[Items from a data source]
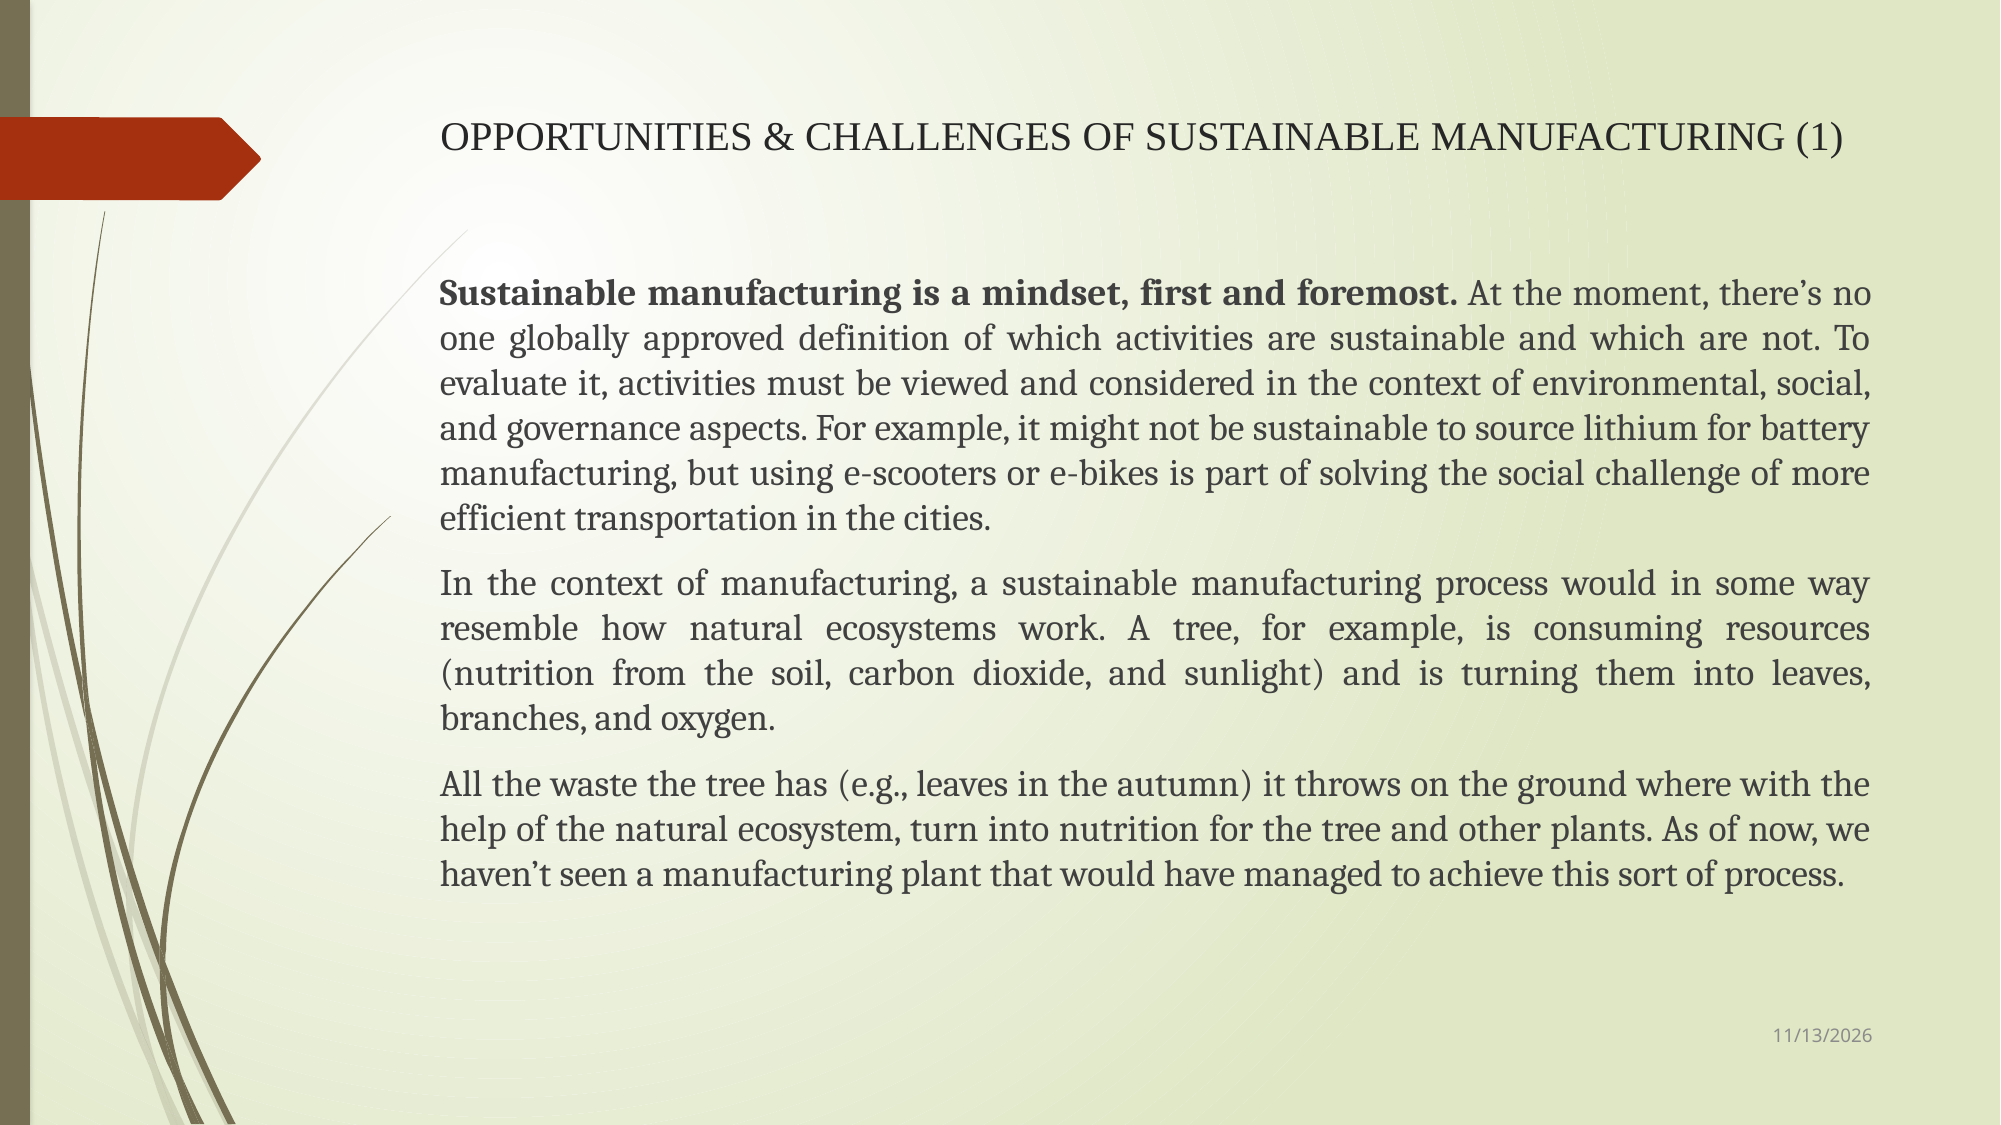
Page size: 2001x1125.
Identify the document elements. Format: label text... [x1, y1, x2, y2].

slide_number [1699, 1005, 1888, 1067]
list Sustainable manufacturing is a mindset, first and foremost. At the moment, there’s no one globally approved definition of which activities are sustainable and which are not. To evaluate it, activities must be viewed and considered in the context of environmental, social, and governance aspects. For example, it might not be sustainable to source lithium for battery manufacturing, but using e-scooters or e-bikes is part of solving the social challenge of more efficient transportation in the cities. In the context of manufacturing, a sustainable manufacturing process would in some way resemble how natural ecosystems work. A tree, for example, is consuming resources (nutrition from the soil, carbon dioxide, and sunlight) and is turning them into leaves, branches, and oxygen. All the waste the tree has (e.g., leaves in the autumn) it throws on the ground where with the help of the natural ecosystem, turn into nutrition for the tree and other plants. As of now, we haven’t seen a manufacturing plant that would have managed to achieve this sort of process. [424, 260, 1888, 1067]
title OPPORTUNITIES & CHALLENGES OF SUSTAINABLE MANUFACTURING (1) [425, 102, 1888, 212]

• WORK REQUEST: Every record above should reappear exactly, with the pictures gone.

• PROBLEM SOLUTION:
Page size: 2001x1125.
Identify the document elements. Format: label text... [x1, y1, x2, y2].

slide_number [1699, 1005, 1888, 1067]
list Sustainable manufacturing is a mindset, first and foremost. At the moment, there’s no one globally approved definition of which activities are sustainable and which are not. To evaluate it, activities must be viewed and considered in the context of environmental, social, and governance aspects. For example, it might not be sustainable to source lithium for battery manufacturing, but using e-scooters or e-bikes is part of solving the social challenge of more efficient transportation in the cities. In the context of manufacturing, a sustainable manufacturing process would in some way resemble how natural ecosystems work. A tree, for example, is consuming resources (nutrition from the soil, carbon dioxide, and sunlight) and is turning them into leaves, branches, and oxygen. All the waste the tree has (e.g., leaves in the autumn) it throws on the ground where with the help of the natural ecosystem, turn into nutrition for the tree and other plants. As of now, we haven’t seen a manufacturing plant that would have managed to achieve this sort of process. [424, 260, 1888, 1067]
title OPPORTUNITIES & CHALLENGES OF SUSTAINABLE MANUFACTURING (1) [425, 102, 1888, 212]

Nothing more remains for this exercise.